更全的杂志信息网

人情支出是家庭负担吗①——中国城镇居民的人情支出变化趋势与负担假说

更新时间:2009-03-28

按照梁漱溟先生的观点,中国是个“关系无界”的人情社会。如何维持和发展人情往来,是中国居民日常生活里不可缺少的构成元素。人情支出不但是一个社会文化现象,更有非常明显的经济特征。从现有文献看,许多学者从中国社会的关系结构、面子、权力等视角对人情往来及其支出做了深入分析,指出人情支出是衡量中国居民社会网络关系、社会地位、社会互动乃至经济交易等社会事实的重要指标[1]。可以说,对人情支出的研究,有助于更好地从居民的日常行为去认识社会发展的社会属性和经济属性,也能为政策决策者如何理性地认识和引导人情支出行为提供有效参考。

» **记录行**
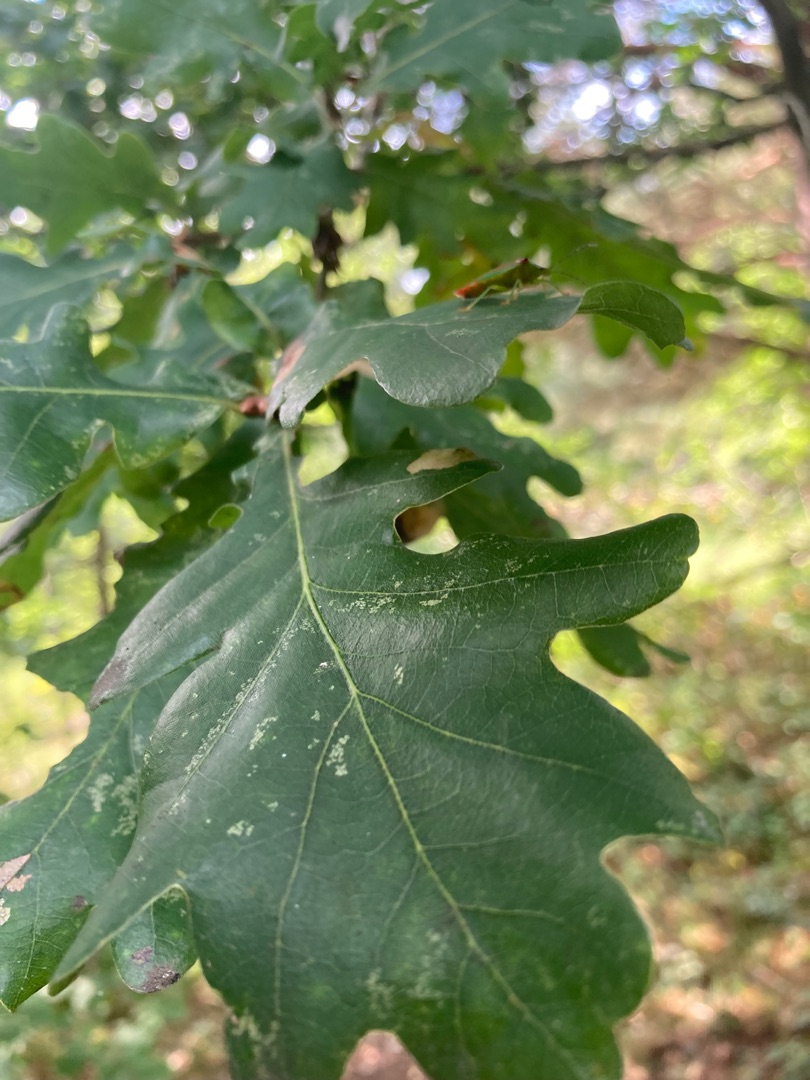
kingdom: Plantae
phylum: Tracheophyta
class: Magnoliopsida
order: Fagales
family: Fagaceae
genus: Quercus
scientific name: Quercus robur
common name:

» **问题陈述 1**
将上面关于人情支出的文章全文逐字重新写出。
» **问题陈述 2**
逐字抄写记录中从含有“order: Fagales”的那一行起直到记录末尾的各行，首尾两行都包括在内。

» **书面回答 1**
更全的杂志信息网

人情支出是家庭负担吗①——中国城镇居民的人情支出变化趋势与负担假说

更新时间:2009-03-28

按照梁漱溟先生的观点,中国是个“关系无界”的人情社会。如何维持和发展人情往来,是中国居民日常生活里不可缺少的构成元素。人情支出不但是一个社会文化现象,更有非常明显的经济特征。从现有文献看,许多学者从中国社会的关系结构、面子、权力等视角对人情往来及其支出做了深入分析,指出人情支出是衡量中国居民社会网络关系、社会地位、社会互动乃至经济交易等社会事实的重要指标[1]。可以说,对人情支出的研究,有助于更好地从居民的日常行为去认识社会发展的社会属性和经济属性,也能为政策决策者如何理性地认识和引导人情支出行为提供有效参考。

» **书面回答 2**
order: Fagales
family: Fagaceae
genus: Quercus
scientific name: Quercus robur
common name:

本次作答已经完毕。